▶ GOAL OF THE EXERCISE
Format the records below as a two-column CSV with the header row text,answer and one row for every record. Put each record's text and its answer in separate quoted fields, replacing any line breaks with spaces.

▶ WORKING DATA

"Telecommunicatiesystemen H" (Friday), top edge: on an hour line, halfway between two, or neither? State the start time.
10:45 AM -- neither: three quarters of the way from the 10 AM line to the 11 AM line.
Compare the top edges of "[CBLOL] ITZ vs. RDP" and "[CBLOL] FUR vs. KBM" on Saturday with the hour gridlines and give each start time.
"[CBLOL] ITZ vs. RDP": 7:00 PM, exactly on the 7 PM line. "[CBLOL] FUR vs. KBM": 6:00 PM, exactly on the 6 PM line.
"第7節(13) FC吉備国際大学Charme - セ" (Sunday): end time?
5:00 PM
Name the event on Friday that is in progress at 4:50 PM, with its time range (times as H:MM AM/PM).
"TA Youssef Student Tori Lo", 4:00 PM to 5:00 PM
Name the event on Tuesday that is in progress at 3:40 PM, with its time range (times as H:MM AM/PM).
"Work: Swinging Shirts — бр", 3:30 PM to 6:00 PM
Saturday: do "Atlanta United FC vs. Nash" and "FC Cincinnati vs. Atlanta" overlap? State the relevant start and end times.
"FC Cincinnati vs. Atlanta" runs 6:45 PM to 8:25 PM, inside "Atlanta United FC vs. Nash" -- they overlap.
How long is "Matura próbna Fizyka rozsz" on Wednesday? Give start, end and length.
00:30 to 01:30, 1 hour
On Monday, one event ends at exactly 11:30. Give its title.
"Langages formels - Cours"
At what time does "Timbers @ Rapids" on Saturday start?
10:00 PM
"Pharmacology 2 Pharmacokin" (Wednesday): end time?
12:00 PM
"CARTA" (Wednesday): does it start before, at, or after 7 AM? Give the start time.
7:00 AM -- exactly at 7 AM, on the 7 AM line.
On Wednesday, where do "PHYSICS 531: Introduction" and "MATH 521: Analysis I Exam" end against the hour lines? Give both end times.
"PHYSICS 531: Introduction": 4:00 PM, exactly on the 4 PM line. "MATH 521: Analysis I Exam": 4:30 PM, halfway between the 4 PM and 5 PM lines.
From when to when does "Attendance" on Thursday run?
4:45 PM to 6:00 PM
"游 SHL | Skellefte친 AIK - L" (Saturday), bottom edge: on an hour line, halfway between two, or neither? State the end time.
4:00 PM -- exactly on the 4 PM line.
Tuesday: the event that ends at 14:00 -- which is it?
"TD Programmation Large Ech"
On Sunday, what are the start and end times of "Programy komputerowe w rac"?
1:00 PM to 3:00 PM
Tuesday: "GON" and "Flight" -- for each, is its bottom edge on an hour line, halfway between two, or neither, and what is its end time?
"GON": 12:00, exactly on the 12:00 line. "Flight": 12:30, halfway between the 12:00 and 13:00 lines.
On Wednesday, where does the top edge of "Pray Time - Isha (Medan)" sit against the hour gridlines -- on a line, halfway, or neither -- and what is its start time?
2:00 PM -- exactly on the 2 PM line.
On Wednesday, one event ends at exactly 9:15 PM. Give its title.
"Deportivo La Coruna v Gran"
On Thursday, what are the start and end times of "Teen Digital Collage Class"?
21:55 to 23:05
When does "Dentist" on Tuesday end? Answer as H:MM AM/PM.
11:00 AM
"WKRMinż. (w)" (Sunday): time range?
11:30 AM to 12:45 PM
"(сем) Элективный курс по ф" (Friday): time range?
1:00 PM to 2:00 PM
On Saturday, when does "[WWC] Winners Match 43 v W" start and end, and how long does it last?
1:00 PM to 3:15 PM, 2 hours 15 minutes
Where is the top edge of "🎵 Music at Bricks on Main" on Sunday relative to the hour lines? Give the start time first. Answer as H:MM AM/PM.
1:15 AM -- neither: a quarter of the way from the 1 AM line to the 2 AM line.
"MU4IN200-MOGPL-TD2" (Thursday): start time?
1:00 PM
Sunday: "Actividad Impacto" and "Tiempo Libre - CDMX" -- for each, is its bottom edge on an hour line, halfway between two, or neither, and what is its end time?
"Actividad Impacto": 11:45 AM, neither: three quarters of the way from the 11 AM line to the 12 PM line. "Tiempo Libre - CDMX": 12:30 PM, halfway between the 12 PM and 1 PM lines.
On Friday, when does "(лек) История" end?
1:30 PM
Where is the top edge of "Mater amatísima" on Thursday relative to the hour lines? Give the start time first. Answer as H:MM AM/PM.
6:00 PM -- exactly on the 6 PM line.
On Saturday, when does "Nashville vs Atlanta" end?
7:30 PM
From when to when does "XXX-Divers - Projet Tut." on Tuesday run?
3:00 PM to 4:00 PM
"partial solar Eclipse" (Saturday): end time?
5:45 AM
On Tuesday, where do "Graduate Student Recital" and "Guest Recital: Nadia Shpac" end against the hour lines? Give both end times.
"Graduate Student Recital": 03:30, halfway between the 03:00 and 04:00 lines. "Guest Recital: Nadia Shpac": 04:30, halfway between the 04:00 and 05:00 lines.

▶ CORRECT ANSWER
text,answer
"""Telecommunicatiesystemen H"" (Friday), top edge: on an hour line, halfway between two, or neither? State the start time.","10:45 AM -- neither: three quarters of the way from the 10 AM line to the 11 AM line."
"Compare the top edges of ""[CBLOL] ITZ vs. RDP"" and ""[CBLOL] FUR vs. KBM"" on Saturday with the hour gridlines and give each start time.","""[CBLOL] ITZ vs. RDP"": 7:00 PM, exactly on the 7 PM line. ""[CBLOL] FUR vs. KBM"": 6:00 PM, exactly on the 6 PM line."
"""第7節(13) FC吉備国際大学Charme - セ"" (Sunday): end time?","5:00 PM"
"Name the event on Friday that is in progress at 4:50 PM, with its time range (times as H:MM AM/PM).","""TA Youssef Student Tori Lo"", 4:00 PM to 5:00 PM"
"Name the event on Tuesday that is in progress at 3:40 PM, with its time range (times as H:MM AM/PM).","""Work: Swinging Shirts — бр"", 3:30 PM to 6:00 PM"
"Saturday: do ""Atlanta United FC vs. Nash"" and ""FC Cincinnati vs. Atlanta"" overlap? State the relevant start and end times.","""FC Cincinnati vs. Atlanta"" runs 6:45 PM to 8:25 PM, inside ""Atlanta United FC vs. Nash"" -- they overlap."
"How long is ""Matura próbna Fizyka rozsz"" on Wednesday? Give start, end and length.","00:30 to 01:30, 1 hour"
"On Monday, one event ends at exactly 11:30. Give its title.","""Langages formels - Cours"""
"At what time does ""Timbers @ Rapids"" on Saturday start?","10:00 PM"
"""Pharmacology 2 Pharmacokin"" (Wednesday): end time?","12:00 PM"
"""CARTA"" (Wednesday): does it start before, at, or after 7 AM? Give the start time.","7:00 AM -- exactly at 7 AM, on the 7 AM line."
"On Wednesday, where do ""PHYSICS 531: Introduction"" and ""MATH 521: Analysis I Exam"" end against the hour lines? Give both end times.","""PHYSICS 531: Introduction"": 4:00 PM, exactly on the 4 PM line. ""MATH 521: Analysis I Exam"": 4:30 PM, halfway between the 4 PM and 5 PM lines."
"From when to when does ""Attendance"" on Thursday run?","4:45 PM to 6:00 PM"
"""游 SHL | Skellefte친 AIK - L"" (Saturday), bottom edge: on an hour line, halfway between two, or neither? State the end time.","4:00 PM -- exactly on the 4 PM line."
"Tuesday: the event that ends at 14:00 -- which is it?","""TD Programmation Large Ech"""
"On Sunday, what are the start and end times of ""Programy komputerowe w rac""?","1:00 PM to 3:00 PM"
"Tuesday: ""GON"" and ""Flight"" -- for each, is its bottom edge on an hour line, halfway between two, or neither, and what is its end time?","""GON"": 12:00, exactly on the 12:00 line. ""Flight"": 12:30, halfway between the 12:00 and 13:00 lines."
"On Wednesday, where does the top edge of ""Pray Time - Isha (Medan)"" sit against the hour gridlines -- on a line, halfway, or neither -- and what is its start time?","2:00 PM -- exactly on the 2 PM line."
"On Wednesday, one event ends at exactly 9:15 PM. Give its title.","""Deportivo La Coruna v Gran"""
"On Thursday, what are the start and end times of ""Teen Digital Collage Class""?","21:55 to 23:05"
"When does ""Dentist"" on Tuesday end? Answer as H:MM AM/PM.","11:00 AM"
"""WKRMinż. (w)"" (Sunday): time range?","11:30 AM to 12:45 PM"
"""(сем) Элективный курс по ф"" (Friday): time range?","1:00 PM to 2:00 PM"
"On Saturday, when does ""[WWC] Winners Match 43 v W"" start and end, and how long does it last?","1:00 PM to 3:15 PM, 2 hours 15 minutes"
"Where is the top edge of ""🎵 Music at Bricks on Main"" on Sunday relative to the hour lines? Give the start time first. Answer as H:MM AM/PM.","1:15 AM -- neither: a quarter of the way from the 1 AM line to the 2 AM line."
"""MU4IN200-MOGPL-TD2"" (Thursday): start time?","1:00 PM"
"Sunday: ""Actividad Impacto"" and ""Tiempo Libre - CDMX"" -- for each, is its bottom edge on an hour line, halfway between two, or neither, and what is its end time?","""Actividad Impacto"": 11:45 AM, neither: three quarters of the way from the 11 AM line to the 12 PM line. ""Tiempo Libre - CDMX"": 12:30 PM, halfway between the 12 PM and 1 PM lines."
"On Friday, when does ""(лек) История"" end?","1:30 PM"
"Where is the top edge of ""Mater amatísima"" on Thursday relative to the hour lines? Give the start time first. Answer as H:MM AM/PM.","6:00 PM -- exactly on the 6 PM line."
"On Saturday, when does ""Nashville vs Atlanta"" end?","7:30 PM"
"From when to when does ""XXX-Divers - Projet Tut."" on Tuesday run?","3:00 PM to 4:00 PM"
"""partial solar Eclipse"" (Saturday): end time?","5:45 AM"
"On Tuesday, where do ""Graduate Student Recital"" and ""Guest Recital: Nadia Shpac"" end against the hour lines? Give both end times.","""Graduate Student Recital"": 03:30, halfway between the 03:00 and 04:00 lines. ""Guest Recital: Nadia Shpac"": 04:30, halfway between the 04:00 and 05:00 lines."